Now it is assigned to our virtual interface.
bt ~ # macchanger -m 00:15:6D:54:00:01 at0
Current MAC: 82:cf:78:7e:22:22 (unknown)
Faked MAC: 00:15:6d:54:00:01 (unknown)
And 1 final requirement before we can inject traffic, we need to associate ourselves with the target AP. For this we will use a simple command with aireplay-ng.
"-a" is the bssid of our target AP, "--fakeauth 5" says to associate every 5 seconds, and ath0 is our replay interface.
bt ~ # aireplay-ng -a 00:18:F8:F0:00:01 --fakeauth 5 ath0
No source MAC (-h) specified. Using the device MAC (00:15:6D:54:00:01)
20:13:05 Waiting for beacon frame (BSSID: 00:18:F8:F0:00:01) on channel 11
20:13:06 Sending Authentication Request (Open System) [ACK]
20:13:06 Authentication successful
20:13:06 Sending Association Request [ACK]
20:13:06 Association successful :-) (AID: 1)
Now we are good to go.
Let's bring up the at0 interface... (airtun-ng will always start with the interface down)
Let's see if the AP will give us an address via DHCP.
Ta-da! We are now sniffing all wireless traffic for this AP in promiscuous mode, and are also joined to the network and can inject and receive packets like a normal host. All with the same physical interface.
bt ~ # dhcpcd at0
bt ~ # ifconfig at0
at0 Link encap:Ethernet HWaddr 00:15:6D:54:00:01
inet addr:192.168.1.109 Bcast:192.168.1.255 Mask:255.255.255.0
UP BROADCAST NOTRAILERS RUNNING MULTICAST MTU:1500 Metric:1
RX packets:11 errors:0 dropped:0 overruns:0 frame:0
TX packets:3 errors:0 dropped:0 overruns:0 carrier:0
RX bytes:3290 (3.2 KiB) TX bytes:1240 (1.2 KiB)
Pinging the AP...
A quick port scan...
bt ~ # ping 192.168.1.1
PING 192.168.1.1 (192.168.1.1) 56(84) bytes of data.
64 bytes from 192.168.1.1: icmp_seq=1 ttl=64 time=4.98 ms
64 bytes from 192.168.1.1: icmp_seq=2 ttl=64 time=2.33 ms
64 bytes from 192.168.1.1: icmp_seq=3 ttl=64 time=2.34 ms
64 bytes from 192.168.1.1: icmp_seq=4 ttl=64 time=2.32 ms
64 bytes from 192.168.1.1: icmp_seq=5 ttl=64 time=2.33 ms
--- 192.168.1.1 ping statistics ---
5 packets transmitted, 5 received, 0% packet loss, time 4001ms
rtt min/avg/max/mdev = 2.321/2.863/4.984/1.060 ms
You will probably need to specify the interface to use for scanning with nmap.

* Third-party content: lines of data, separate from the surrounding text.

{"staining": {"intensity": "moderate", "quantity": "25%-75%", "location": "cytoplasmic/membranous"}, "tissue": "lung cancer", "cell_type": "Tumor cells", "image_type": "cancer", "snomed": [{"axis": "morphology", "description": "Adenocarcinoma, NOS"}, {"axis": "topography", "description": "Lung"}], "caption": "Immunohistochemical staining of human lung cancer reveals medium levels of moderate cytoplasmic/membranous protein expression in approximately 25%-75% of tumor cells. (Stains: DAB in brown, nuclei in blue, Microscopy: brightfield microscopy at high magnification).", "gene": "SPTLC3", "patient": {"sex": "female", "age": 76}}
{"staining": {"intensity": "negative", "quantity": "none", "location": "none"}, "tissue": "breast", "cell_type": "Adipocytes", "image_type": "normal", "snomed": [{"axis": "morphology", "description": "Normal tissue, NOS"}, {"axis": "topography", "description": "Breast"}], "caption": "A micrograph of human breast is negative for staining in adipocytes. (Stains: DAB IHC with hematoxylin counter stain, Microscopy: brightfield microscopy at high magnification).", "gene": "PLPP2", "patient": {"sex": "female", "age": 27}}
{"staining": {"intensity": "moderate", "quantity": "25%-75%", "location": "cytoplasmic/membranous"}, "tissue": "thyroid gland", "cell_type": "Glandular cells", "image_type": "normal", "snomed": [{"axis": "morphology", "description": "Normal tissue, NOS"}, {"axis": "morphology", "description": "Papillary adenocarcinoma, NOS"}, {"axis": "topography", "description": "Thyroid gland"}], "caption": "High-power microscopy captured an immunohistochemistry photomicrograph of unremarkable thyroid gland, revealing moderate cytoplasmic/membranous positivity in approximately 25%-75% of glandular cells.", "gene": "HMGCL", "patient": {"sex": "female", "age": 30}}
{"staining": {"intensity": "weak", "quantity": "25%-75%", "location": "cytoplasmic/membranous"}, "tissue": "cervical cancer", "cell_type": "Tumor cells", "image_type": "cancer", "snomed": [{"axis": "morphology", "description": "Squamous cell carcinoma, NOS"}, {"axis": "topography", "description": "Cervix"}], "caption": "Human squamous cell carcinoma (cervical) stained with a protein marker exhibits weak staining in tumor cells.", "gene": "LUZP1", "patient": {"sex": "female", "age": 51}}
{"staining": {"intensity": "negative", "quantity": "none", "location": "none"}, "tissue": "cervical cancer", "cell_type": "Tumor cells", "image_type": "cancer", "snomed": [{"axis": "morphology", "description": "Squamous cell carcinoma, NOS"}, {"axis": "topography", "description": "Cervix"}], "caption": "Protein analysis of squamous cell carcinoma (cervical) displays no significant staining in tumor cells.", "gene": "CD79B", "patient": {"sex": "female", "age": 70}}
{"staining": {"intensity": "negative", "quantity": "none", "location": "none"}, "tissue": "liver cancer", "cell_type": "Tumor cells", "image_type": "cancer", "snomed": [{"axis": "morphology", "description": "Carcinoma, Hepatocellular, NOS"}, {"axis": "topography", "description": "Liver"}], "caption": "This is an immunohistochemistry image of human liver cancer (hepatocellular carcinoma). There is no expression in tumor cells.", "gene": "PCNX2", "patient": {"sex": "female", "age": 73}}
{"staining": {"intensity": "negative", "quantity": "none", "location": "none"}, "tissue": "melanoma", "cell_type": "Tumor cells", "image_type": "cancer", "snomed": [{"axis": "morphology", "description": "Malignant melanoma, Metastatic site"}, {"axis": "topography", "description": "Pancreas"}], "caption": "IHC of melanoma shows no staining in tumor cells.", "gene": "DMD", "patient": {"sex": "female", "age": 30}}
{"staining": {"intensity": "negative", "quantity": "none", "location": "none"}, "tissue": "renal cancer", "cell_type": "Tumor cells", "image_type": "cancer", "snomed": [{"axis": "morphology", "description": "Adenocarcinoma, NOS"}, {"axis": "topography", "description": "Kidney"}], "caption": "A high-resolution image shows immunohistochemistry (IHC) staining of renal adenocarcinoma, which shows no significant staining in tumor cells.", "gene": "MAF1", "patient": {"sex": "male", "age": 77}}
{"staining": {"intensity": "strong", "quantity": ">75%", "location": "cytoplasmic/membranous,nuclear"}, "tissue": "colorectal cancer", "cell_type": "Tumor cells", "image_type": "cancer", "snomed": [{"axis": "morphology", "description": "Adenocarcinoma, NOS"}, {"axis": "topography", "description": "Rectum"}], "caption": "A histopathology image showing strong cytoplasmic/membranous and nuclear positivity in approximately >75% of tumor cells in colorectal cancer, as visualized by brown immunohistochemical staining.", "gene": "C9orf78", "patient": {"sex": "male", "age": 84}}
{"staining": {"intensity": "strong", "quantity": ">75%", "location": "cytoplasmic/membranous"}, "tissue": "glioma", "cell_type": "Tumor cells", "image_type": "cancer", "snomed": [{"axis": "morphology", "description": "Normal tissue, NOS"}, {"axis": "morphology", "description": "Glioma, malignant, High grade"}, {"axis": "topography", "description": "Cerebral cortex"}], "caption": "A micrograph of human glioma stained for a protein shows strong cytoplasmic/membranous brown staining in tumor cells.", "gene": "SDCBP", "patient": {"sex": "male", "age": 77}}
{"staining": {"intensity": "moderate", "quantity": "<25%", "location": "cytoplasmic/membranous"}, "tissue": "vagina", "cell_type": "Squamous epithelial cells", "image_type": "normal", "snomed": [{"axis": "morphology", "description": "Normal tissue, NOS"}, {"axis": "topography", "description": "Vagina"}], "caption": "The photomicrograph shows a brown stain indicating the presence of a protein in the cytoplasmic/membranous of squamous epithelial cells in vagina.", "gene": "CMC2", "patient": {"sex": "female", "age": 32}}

When I didn't it would give me an error and default to eth0. This may be the case with other programs also.
bt ~ # nmap -e at0 -F 192.168.1.1
Starting Nmap 4.85BETA3 ( hxxp://nmap.org ) at 2009-03-07 20:19 GMT
Interesting ports on DD-WRT (192.168.1.1):
Not shown: 97 closed ports
PORT STATE SERVICE
23/tcp open telnet
53/tcp open domain
80/tcp open http
MAC Address: 00:18:F8:FC:00:A0 (Cisco-Linksys)
Nmap done: 1 IP address (1 host up) scanned in 0.42 seconds
So there you have it. If anyone has any pointers or criticisms please let me know. Thanks.